Corriere dello Sport (R. Maida) – Perché? “Lo volevo al top contro il Bologna”. Mentre la terra gli si sbriciolava davanti, lasciando appena un angusto passo carrabile per arrivare alla partita di domenica, Ivan Juric ha spiegato la rinuncia totale a Dybala nella trasferta di Bruxelles, venuta dopo lo spezzone di partita di Verona. Quando però le telecamere hanno inquadrato la panchina della Roma, con i tre argentini uno di fianco all’altro in attesa di essere chiamati, lo sguardo di Paulo era interrogativo. Sopra ai guanti, alla maglia termica e allo scaldacollo sembrava di scorgere un accenno di perplessità. C’era, in effetti. La delusione dell’emarginazione, forse non voluta ma in qualche modo decretata.
Dybala non è un calciatore come gli altri. Nel talento e, per contro, nella fragilità. Gioca se si sente a posto. Quando entra in scena con la testa al possibile infortunio, diventa involontariamente autolesionista: si blocca davvero. E’ successo per esempio a Boras, in Svezia, sul maledetto terreno sintetico. C’era bisogno di lui per recuperare il risultato contro l’Elfsborg, Juric gli ha chiesto di entrare e poi lo ha perso per la successiva partita di campionato a Monza. Questo è il rischio che giovedì, da allenatore che rifugge i pensieri da ultima spiaggia, ha preferito evitare. Dybala aveva chiesto il cambio contro il Torino, dopo aver inventato il capolavoro della vittoria, e rischiava un nuovo stop. Dovendo scegliere tra il campionato e l’Europa League, considerando anche la modestia del Saint-Gilloise, Juric ha preferito puntare sul giocatore migliore nella sua (probabile) ultima esibizione all’Olimpico.

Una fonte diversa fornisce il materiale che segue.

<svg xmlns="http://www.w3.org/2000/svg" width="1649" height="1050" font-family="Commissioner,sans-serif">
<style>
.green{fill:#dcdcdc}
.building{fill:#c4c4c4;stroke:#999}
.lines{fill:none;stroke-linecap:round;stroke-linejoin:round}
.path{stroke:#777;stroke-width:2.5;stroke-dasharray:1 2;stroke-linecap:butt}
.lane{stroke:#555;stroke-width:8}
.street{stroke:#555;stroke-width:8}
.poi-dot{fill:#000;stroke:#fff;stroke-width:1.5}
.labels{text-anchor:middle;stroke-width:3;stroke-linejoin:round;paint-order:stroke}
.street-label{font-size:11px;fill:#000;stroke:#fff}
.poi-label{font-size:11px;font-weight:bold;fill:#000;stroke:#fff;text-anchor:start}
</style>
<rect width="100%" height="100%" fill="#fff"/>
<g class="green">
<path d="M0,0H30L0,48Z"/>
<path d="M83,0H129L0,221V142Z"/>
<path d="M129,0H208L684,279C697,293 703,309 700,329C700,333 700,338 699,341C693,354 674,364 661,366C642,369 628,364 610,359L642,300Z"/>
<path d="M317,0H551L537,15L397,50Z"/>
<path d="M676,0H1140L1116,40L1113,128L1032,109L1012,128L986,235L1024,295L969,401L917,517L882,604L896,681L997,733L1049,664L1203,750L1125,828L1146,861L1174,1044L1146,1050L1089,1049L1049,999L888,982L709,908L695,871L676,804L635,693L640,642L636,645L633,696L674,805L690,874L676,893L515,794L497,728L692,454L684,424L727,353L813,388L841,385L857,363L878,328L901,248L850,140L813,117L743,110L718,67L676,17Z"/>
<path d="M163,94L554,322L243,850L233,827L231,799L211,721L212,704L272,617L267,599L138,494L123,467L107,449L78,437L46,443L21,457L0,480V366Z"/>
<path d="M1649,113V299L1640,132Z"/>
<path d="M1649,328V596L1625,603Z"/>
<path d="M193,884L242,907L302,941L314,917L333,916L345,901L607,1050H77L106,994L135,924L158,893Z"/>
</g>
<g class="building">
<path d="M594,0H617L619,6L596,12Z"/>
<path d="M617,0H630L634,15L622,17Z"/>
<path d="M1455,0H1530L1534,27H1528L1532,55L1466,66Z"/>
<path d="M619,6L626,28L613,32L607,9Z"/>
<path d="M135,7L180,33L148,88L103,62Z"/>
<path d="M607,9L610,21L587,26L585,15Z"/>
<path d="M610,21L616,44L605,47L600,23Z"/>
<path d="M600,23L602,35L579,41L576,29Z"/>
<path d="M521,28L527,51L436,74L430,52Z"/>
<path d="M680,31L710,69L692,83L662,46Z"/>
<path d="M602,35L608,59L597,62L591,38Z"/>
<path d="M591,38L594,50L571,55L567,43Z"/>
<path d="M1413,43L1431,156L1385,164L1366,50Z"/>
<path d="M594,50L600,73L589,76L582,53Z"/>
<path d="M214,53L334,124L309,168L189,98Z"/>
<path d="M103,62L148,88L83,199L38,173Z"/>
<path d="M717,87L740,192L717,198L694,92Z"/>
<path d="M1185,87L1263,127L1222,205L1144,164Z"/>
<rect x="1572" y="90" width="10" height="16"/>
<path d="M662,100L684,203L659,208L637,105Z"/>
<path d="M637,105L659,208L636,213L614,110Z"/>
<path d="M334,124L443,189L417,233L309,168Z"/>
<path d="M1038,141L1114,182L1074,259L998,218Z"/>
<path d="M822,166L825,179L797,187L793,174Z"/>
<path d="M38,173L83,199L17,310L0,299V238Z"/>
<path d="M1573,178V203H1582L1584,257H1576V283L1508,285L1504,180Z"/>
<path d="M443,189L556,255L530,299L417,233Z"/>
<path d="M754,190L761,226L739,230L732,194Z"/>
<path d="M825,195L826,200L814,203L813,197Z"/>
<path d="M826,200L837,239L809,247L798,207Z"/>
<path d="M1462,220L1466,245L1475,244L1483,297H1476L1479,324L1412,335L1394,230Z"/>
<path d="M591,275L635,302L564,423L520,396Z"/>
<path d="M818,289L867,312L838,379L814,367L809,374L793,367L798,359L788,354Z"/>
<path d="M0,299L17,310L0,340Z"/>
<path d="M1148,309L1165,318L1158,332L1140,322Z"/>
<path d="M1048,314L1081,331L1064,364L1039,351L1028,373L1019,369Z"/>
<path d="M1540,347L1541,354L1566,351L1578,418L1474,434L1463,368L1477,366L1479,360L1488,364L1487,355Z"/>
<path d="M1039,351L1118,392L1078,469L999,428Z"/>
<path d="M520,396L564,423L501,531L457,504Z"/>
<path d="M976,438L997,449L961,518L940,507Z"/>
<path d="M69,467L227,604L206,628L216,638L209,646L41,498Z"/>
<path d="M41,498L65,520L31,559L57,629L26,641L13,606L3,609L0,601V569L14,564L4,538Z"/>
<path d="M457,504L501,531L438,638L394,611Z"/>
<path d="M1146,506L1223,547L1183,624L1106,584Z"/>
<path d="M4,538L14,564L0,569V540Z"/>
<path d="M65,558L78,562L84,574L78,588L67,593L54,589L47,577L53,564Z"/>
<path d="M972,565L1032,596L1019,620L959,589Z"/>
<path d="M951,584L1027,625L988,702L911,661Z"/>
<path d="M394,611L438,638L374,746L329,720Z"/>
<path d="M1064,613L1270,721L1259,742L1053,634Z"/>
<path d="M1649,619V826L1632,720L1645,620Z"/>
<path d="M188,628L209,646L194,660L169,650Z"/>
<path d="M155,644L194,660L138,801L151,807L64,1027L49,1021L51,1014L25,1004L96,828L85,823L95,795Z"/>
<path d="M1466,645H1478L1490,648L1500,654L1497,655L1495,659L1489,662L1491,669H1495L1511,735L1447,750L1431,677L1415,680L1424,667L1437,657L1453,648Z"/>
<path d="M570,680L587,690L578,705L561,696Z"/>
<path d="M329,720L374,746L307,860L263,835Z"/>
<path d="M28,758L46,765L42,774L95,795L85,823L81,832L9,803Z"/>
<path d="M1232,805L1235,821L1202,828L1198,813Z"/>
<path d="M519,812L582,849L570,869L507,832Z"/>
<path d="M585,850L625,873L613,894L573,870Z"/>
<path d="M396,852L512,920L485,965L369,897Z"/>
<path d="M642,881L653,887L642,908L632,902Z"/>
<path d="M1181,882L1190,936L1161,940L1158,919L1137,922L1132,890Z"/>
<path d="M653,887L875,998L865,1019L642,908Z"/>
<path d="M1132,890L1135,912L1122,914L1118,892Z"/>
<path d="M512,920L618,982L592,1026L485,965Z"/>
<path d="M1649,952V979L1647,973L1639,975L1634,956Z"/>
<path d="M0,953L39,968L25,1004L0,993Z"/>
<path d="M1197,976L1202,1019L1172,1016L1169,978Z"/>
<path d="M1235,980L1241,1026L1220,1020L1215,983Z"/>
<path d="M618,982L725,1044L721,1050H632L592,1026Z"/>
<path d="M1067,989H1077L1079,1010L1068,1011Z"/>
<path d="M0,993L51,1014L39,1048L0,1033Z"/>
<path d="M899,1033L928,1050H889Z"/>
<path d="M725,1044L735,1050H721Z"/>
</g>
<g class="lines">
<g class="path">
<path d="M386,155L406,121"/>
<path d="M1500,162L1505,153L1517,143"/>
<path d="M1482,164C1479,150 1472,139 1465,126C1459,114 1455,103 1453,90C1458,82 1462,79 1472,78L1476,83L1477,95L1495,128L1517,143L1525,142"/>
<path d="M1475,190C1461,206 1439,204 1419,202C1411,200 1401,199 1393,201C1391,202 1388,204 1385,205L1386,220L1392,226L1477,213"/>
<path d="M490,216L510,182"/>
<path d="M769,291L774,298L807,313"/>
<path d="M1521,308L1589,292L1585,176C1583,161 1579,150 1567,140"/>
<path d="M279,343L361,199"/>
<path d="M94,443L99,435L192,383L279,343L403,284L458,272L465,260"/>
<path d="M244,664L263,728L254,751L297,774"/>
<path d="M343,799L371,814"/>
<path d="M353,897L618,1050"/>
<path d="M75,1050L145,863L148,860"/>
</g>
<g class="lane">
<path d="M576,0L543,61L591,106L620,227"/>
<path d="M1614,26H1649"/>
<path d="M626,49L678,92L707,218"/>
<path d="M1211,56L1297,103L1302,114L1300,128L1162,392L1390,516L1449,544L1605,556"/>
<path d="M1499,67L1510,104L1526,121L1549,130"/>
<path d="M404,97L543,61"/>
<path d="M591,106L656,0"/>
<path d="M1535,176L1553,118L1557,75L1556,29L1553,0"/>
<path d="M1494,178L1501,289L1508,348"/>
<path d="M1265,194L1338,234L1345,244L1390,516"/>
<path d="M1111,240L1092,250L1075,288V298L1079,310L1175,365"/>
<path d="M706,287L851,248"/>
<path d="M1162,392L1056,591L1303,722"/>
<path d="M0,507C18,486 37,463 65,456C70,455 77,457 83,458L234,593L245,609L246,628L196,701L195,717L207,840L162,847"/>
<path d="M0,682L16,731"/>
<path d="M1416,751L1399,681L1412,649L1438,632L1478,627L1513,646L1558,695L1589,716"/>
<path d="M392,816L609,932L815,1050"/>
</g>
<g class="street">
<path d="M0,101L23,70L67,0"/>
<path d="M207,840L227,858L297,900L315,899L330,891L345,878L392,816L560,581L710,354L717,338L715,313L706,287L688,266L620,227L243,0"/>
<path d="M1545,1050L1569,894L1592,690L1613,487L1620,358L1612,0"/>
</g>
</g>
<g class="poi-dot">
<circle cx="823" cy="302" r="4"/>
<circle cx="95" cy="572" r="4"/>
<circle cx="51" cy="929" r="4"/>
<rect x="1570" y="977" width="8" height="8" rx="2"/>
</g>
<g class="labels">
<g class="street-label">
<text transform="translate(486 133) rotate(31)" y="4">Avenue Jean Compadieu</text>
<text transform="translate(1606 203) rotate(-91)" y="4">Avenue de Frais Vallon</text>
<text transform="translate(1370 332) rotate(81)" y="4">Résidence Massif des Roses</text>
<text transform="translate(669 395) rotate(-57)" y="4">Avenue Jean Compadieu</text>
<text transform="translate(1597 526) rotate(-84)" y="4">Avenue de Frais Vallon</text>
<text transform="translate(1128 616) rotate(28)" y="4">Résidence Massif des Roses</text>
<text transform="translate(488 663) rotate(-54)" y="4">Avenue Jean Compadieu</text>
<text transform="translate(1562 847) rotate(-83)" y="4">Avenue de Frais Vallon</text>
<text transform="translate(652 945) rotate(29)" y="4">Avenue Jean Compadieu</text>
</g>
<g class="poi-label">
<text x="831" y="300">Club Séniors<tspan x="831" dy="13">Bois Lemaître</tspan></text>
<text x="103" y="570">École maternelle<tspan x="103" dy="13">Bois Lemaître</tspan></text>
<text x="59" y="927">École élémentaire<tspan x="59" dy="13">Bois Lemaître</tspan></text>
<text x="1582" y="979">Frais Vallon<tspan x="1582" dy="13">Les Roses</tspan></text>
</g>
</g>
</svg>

Vista con il senno di poi, la gestione è stata comunque poco efficiente. Se Dybala non serviva a Bruxelles, perché portarlo a fargli prendere freddo in panchina? Sarebbe stato più produttivo un allenamento vero a Trigoria, senza stress. La sensazione è che Juric abbia pensato di farlo entrare, tanto che a inizio ripresa l’ha fatto scaldare per qualche minuto, ma che abbia cambiato idea perché la Roma era riuscita a segnare. A quel punto, nemmeno il tifoso più pessimista tra i 1.200 dell’Heysel avrebbe temuto che i belgi sarebbero riusciti a pareggiare. E invece è successo, con Paulo che ormai avrebbe avuto poco tempo (15 minuti) per ripristinare la situazione di vantaggio e avrebbe nella foga potuto farsi male. Da qui la decisione di dare spazio a Soulé, rinfrancato dal gol di Verona.
Però Dybala bene non l’ha presa, ecco. Già seccato per essere stato scartato da Scaloni, ct dell’Argentina, si era messo a disposizione della Roma con l’ambizione di sostenerne la risalita. Paulo è consapevole di essere il faro della squadra, “il leader tecnico” di cui lo stesso Juric ha parlato in termini entusiastici dopo la vittoria contro il Torino. Era convinto di poter giocare almeno un’ora in Belgio per poi mantenersi tonico in vista del campionato. Non è stato accontentato anche se è chiaro che nel suo caso non si sia trattato della famosa “scelta tecnica”. Di buono c’è che adesso, volente o nolente, sarà in condizioni ideali per affrontare il Bologna. Gli ha già segnato 7 gol in carriera ma mai con la Roma. Lo scorso anno anzi saltò la partita d’andata insieme a Lukaku, lasciando Mourinho senza i due tenori nel momento del bisogno, mentre al ritorno non riuscì a contenere la superiorità del gruppo da Champions formato da Thiago Motta. Domani tornerà al centro della Roma con l’obiettivo di rilanciare e di rilanciarsi.